Both fighters appeared tired by round six, throwing as many power punches as they could to close out the fight. The Kazakh prospect landed power punches at will, connecting on solid hooks and uppercuts. He landed effectively with his power shots throughout the bout. At fight’s end, two judges scored the fight 58-56, while one judge had it 59-55, and Ualikhanov won by unanimous decision to improve his record to 4-1, (2 KOs).
Janibek Alimkhanuly vs. Carlos Galvan [Super Middleweights, Six Rounds]: The much-touted prospect from Kazakhstan, Janibek Alimkhanuly (3-0, 1 KO), took on Carlos Galvan (16-8-1, 15 KOs) in his third professional bout. Before tonight’s fight, Janibek reached the quarterfinals of the 2016 Olympics in Rio de Janeiro, and earned gold at the 2013 AIBA World Boxing Championships. Alimkhanuly is managed by renowned Russian boxing manager Egis Klimas, who has crafted the careers of Vasyl Lomachenko, Sergey Kovalev, and undisputed cruiserweight champion Oleksandr Usyk.
In the opening round, Alimkhanuly showed patience, remaining at distance and landing an accurate and stiff right jab. He landed very solid straight lefts to the body, and remained in control without forcing the action.

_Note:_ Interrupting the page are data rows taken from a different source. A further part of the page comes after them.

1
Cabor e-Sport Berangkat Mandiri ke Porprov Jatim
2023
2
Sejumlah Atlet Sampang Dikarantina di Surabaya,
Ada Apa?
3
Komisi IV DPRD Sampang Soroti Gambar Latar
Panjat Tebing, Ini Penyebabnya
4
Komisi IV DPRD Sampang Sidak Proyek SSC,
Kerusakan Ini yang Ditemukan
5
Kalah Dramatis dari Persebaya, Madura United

Janibek landed a thunderous straight left in round two, causing Galvan’s glove to touch the canvas. The referee failed to notice this, and did not call it a knockdown. Nevertheless, Alimkhanuly remained at the center of the ring and used lateral movement that kept Galvan from settling in. The Kazakh prospect staggered Galvan with a straight left once again, but Galvan remained a tough customer and even came forward for most of round three.

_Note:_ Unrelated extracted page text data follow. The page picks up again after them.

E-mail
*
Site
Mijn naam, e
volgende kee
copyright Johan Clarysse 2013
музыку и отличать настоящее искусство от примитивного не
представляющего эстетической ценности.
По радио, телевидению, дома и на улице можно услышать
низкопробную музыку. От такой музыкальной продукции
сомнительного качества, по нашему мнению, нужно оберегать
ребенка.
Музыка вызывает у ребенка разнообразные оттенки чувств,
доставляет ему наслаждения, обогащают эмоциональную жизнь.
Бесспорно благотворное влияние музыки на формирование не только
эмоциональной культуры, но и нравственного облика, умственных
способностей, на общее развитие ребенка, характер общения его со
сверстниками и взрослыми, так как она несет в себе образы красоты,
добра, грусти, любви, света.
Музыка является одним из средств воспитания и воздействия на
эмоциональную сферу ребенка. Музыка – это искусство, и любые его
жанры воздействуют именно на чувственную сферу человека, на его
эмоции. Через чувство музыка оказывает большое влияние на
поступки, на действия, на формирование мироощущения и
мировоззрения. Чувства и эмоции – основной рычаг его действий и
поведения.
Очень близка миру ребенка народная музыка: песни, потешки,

Despite hurting his opponent, Alimkhanuly remained patient, using his range to land his powerful left hand. Alimkhanuly pushed the pace in rounds four and five, landing combinations while staying out of range. In round six, Alimkhanuly landed many straight lefts, but did not sit down on many of his punches. He was dominant, and hurt Galvan several times, but the bout went the distance. All three judges turned in identical scores of 60-54 Alimkhanuly.